What is Radiopharmaceutical Therapy?

Radiopharmaceutical therapy, also called nuclear radiotherapy or radioligand therapy, uses radioactive drugs to kill cancer cells from within. A radioactive isotope is attached to a molecule that targets tumours. Once injected into the bloodstream, it travels to the cancer site and delivers a highly localised dose of radiation — destroying cancer cells while leaving healthy tissue largely untouched.

How is it different from traditional treatments?

Unlike chemotherapy, which affects the whole body, or standard radiotherapy, which uses external beams, this approach works internally and with far greater precision. It can also be combined with diagnostic imaging, in a method known as theranostics.

Where is it being used?

Radiopharmaceuticals have been used since the 1940s to treat thyroid conditions and are now widely used for neuroendocrine tumours.

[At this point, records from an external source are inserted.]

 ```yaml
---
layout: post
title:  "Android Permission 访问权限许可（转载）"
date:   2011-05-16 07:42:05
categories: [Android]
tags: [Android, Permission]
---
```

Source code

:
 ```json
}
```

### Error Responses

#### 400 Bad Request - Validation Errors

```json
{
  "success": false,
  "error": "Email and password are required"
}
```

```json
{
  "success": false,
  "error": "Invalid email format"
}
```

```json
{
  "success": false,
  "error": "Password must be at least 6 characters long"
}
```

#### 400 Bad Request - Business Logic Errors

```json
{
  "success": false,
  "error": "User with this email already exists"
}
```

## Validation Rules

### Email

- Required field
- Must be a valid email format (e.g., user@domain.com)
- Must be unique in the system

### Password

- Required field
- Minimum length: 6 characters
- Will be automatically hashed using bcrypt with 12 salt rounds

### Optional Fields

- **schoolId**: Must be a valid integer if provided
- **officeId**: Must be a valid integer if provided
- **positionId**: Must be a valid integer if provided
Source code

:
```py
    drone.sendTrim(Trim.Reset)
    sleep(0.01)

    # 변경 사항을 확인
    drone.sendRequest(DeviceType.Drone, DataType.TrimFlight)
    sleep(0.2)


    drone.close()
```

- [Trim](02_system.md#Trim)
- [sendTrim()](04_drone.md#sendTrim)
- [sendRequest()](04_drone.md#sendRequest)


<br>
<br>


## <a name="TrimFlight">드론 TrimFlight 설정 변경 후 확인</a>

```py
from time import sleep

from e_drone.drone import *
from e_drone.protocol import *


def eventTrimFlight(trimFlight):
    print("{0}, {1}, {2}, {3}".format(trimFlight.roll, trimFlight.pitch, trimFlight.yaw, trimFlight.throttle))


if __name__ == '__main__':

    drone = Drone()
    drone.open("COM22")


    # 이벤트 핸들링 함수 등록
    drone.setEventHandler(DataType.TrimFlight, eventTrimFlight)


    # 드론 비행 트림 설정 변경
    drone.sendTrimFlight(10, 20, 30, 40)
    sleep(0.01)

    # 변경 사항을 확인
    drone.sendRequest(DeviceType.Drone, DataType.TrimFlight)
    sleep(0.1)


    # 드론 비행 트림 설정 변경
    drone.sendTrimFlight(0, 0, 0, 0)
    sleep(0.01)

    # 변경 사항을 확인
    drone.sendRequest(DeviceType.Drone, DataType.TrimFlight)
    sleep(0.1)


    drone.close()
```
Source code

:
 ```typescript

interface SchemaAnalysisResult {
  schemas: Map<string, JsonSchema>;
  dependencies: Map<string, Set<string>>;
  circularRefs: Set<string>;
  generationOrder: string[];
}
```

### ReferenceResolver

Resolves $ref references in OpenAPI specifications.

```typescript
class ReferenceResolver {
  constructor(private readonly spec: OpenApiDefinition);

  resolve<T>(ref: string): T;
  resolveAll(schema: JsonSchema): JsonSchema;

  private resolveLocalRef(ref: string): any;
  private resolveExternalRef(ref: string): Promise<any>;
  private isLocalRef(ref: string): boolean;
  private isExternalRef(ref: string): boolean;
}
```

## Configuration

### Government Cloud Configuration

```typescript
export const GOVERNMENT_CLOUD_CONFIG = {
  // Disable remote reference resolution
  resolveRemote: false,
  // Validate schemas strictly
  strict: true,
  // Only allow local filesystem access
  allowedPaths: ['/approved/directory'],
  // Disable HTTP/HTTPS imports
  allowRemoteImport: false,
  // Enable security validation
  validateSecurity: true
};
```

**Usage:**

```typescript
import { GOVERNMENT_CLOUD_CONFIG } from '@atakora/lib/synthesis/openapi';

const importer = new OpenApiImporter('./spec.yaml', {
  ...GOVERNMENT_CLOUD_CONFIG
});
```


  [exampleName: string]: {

Advanced prostate cancer is the latest target, with other solid tumours in clinical trials.

What does a typical treatment involve?

Each treatment involves three parts: a radioactive isotope such as lutetium-177, a targeting molecule called a ligand, and a compound that carries the pair through the bloodstream. Because the isotopes decay quickly, the drugs must be made and delivered within hours — a complex logistical process that only a few companies worldwide can manage.

What is copper-64?

Copper-64 is an isotope with unique capabilities in positron emission tomography (PET) diagnostics.  Prior to Curium’s work, copper-64 could only be produced locally in very small-scale batches limiting its reach to patients.  In 2020, Curium launched its first copper-64 product, Detectnet, centrally produced in the United States, leading to increased availability of precision NET’s diagnostics in the United States.  Curium is now focusing its copper-64 capabilities to help patients with prostate cancer, a disease where wider access to precision diagnostics is critical.